Mergers and acquisitions, too, can enable companies to create value during South Africa’s downturn. The low stock valuations of some South African companies may open acquisition opportunities for those that can free up enough cash. It is important, however, that companies not use such acquisitions to enter into tangential businesses that cause them to lose focus. Instead, M&A should enhance growth in core businesses.
To grow its core business, X5 focuses on organic expansion. In 2014, the retailer opened nearly 900 new stores and increased sales per store by refurbishing nearly 500 others. On top of this, X5 has made strategic acquisitions in order to expand across Russia. That same year, it purchased 116 stores to expand its presence in the Samara region, where it saw strong growth potential.

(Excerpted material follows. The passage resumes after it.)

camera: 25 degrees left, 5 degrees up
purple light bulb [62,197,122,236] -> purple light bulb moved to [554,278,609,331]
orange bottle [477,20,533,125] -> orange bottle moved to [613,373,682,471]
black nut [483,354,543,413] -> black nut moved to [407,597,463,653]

Make change sustainable. For change to be successful and enduring, companies need to put in place the right team, culture, practices, and technologies. They also need committed and able leaders to serve as champions and resources, and talent at all levels to execute initiatives. The HR team should act as a turnaround partner. To achieve real change, companies must also establish a high-performance culture and simplify their organizations. IT should be upgraded as well, so that the organization can be agile, flexible, and efficient. Finally, companies should deploy a change management program to engage stakeholders and deliver results.

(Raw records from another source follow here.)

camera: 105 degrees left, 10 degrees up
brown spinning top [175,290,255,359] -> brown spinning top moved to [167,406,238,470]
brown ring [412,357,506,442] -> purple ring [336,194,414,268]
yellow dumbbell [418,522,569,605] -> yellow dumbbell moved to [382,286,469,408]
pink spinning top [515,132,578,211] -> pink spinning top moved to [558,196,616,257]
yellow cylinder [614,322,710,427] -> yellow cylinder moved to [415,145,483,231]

X5 implemented a number of measures to make its gains sustainable. The retailer overhauled its leadership team, which now includes managers with both Russian and international experience. In terms of technology, X5 improved its analytics capability by adopting one customer relationship database for all store formats. It improved the efficiency of its service centers and promotions and created internal processes to manage documents. X5 also greatly expanded its electronic data interchange, which is now used by 98% of suppliers and processes ten times as many documents as in 2011.

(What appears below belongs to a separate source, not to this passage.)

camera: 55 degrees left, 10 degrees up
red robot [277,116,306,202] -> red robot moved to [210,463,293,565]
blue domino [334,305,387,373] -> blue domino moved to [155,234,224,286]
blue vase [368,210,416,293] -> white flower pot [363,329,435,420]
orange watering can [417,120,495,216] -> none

A Brazilian industrial goods manufacturer took advantage of that nation’s economic downturn to overhaul its corporate culture and become more customer focused. During this process, the company discovered that its salespeople spent only 35% of their time actually meeting with customers and almost 60% traveling and doing administrative work. To achieve behavioral change, the manufacturer slashed the time spent on administrative chores by almost half and rearranged the geographic responsibilities of its sales team, reducing travel time by one third. On average, the manufacturer’s salespeople now spend 55% of their time meeting with customers. Through these initiatives, the company was able to effectively double the time devoted to meeting with customers and prospects without hiring a single new employee.
The action agenda we have outlined is daunting. With consumer sentiment still holding up surprisingly well, companies have time to begin the process of recalibrating their organizations to South Africa’s new economic reality. But this is no time to wait and see how the market unfolds. Companies can continue to grow, or at least improve their market share, during the current economic crisis—but only by carefully targeting their product offerings, marketing, pricing, and go-to-market strategies to the evolving wants and needs of specific South African consumer-market segments. At the same time, companies should take advantage of the downturn to execute holistic change that will boost their competitive position in three to five years. The winners in South Africa will be the companies that are already taking action to achieve this transition.